J Physiol 597.14 (2019) pp 3561–3571
Luc Tappy and Robin Rosset
- To draft an overview of fructose metabolism, focusing on its potential detrimental effects for health on one hand, and on its potential beneficial effects during exercise on the other, and to propose a simple model to account for the interactions of dietary fructose intake and physical activity on fructose-related cardio-metabolic risk factors.
- Fructose metabolism is generally held to occur essentially in cells of the small bowel, the liver, and the kidneys expressing fructolytic enzymes (fructokinase, aldolase B and a triokinase).
- In these cells, fructose uptake and fructolysis are unregulated processes, resulting in the generation of intracellular triose phosphates proportionate to fructose intake. Triose phosphates are then processed into lactate, glucose and fatty acids to serve as metabolic substrates in other cells of the body.
- With small oral loads, fructose is mainly metabolized in the small bowel, while with larger loads fructose reaches the portal circulation and is largely extracted by the liver. A small portion, however, escapes liver extraction and is metabolized either in the kidneys or in other tissues through yet unspecified pathways.
- In sedentary subjects, consumption of a fructose-rich diet for several days stimulates hepatic de novo lipogenesis, increases intrahepatic fat and blood triglyceride concentrations, and impairs insulin effects on hepatic glucose production.
- No methodology was reported in this review.
- All of the aforementioned effects can be prevented when high fructose intake is associated with increased levels of physical activity.
- In conditions of low fructose intake, available data suggest that fructose is primarily metabolized in the gut and, to a lesser extent, in the liver.
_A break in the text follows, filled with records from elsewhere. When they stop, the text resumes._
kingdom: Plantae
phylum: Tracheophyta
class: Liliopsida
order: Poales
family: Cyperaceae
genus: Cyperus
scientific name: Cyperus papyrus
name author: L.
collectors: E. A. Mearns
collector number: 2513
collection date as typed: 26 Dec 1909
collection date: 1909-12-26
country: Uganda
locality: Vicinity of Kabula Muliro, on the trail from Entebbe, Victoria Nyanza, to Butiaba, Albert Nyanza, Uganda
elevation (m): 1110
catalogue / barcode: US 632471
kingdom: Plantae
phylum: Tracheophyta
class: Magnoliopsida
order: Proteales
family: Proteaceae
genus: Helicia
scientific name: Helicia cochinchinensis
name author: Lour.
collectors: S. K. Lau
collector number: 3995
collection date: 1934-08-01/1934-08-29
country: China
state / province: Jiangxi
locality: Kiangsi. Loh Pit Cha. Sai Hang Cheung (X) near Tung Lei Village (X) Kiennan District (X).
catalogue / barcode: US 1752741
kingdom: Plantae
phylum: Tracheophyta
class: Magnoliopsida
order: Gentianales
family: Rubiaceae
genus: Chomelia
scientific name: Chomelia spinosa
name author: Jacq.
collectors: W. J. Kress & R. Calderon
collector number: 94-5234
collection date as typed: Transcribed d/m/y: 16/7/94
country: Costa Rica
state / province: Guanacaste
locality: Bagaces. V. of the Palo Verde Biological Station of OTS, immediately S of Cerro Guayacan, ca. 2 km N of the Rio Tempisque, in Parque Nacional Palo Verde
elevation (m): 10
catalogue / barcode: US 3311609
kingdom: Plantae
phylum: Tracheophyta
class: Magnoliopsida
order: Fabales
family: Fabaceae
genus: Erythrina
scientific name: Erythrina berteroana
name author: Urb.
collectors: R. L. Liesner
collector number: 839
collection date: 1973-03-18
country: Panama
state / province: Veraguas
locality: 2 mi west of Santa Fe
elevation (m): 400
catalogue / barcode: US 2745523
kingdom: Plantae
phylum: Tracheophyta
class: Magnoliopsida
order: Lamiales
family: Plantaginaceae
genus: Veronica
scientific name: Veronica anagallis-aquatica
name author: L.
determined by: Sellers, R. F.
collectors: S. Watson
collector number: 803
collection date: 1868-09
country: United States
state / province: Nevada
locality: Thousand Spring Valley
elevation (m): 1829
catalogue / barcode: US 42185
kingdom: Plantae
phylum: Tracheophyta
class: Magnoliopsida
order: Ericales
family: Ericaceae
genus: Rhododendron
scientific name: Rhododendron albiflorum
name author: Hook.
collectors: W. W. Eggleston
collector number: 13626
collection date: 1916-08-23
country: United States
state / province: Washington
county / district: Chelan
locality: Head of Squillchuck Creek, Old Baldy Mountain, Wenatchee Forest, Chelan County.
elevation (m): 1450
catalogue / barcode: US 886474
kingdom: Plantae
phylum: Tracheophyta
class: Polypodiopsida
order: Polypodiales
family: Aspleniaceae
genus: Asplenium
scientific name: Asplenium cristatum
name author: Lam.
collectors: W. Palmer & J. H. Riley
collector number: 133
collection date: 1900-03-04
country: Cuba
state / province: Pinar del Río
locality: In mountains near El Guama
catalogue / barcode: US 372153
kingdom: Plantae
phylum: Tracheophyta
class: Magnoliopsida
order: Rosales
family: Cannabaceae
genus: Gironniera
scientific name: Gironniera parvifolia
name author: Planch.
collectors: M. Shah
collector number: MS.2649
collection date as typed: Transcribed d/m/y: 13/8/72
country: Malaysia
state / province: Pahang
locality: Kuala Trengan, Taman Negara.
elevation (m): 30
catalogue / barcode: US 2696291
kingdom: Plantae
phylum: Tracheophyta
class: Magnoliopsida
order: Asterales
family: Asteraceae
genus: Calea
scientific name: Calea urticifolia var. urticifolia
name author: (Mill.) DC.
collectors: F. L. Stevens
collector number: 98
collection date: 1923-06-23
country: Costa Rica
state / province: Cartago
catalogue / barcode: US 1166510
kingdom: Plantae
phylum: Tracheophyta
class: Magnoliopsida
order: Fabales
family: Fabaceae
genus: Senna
Fructose metabolized in these organs then recirculates as glucose and lactate intermediates to be distributed to the periphery.
- With increasing fructose intake, intestinal fructose metabolism becomes saturated and fructose is mostly extracted by the liver where it is converted into metabolic intermediates. When total energy output is high, fructose conversion into glucose and lactate remains the preferred, most energy-efficient disposal routes as both intermediates can provide energy to working muscle.
- When total energy output is low, however, the mismatch between fructose input and energy output forces the diversion of some fructose into lipids.
- According to the proposed model, fructose’s deleterious effects on health would only appear in conditions of chronically high fructose intake associated with low physical activity.
- There is also evidence that, during exercise, fructose carbons are efficiently transferred to skeletal muscle as glucose and lactate to be used for energy production.
- Glucose and lactate formed from fructose can also contribute to the re-synthesis of muscle glycogen after exercise.
- The authors therefore propose that the deleterious health effects of fructose are tightly related to an imbalance between fructose energy intake on one hand, and whole-body energy output related to a low physical activity on the other hand.
- The modern human lifestyle is associated with readily available foods and a low physical activity, and hence with a lower need of nutrients targeted for physical activity such as fructose. This imbalance may possibly explain the risks of adverse effects related to current fructose consumption.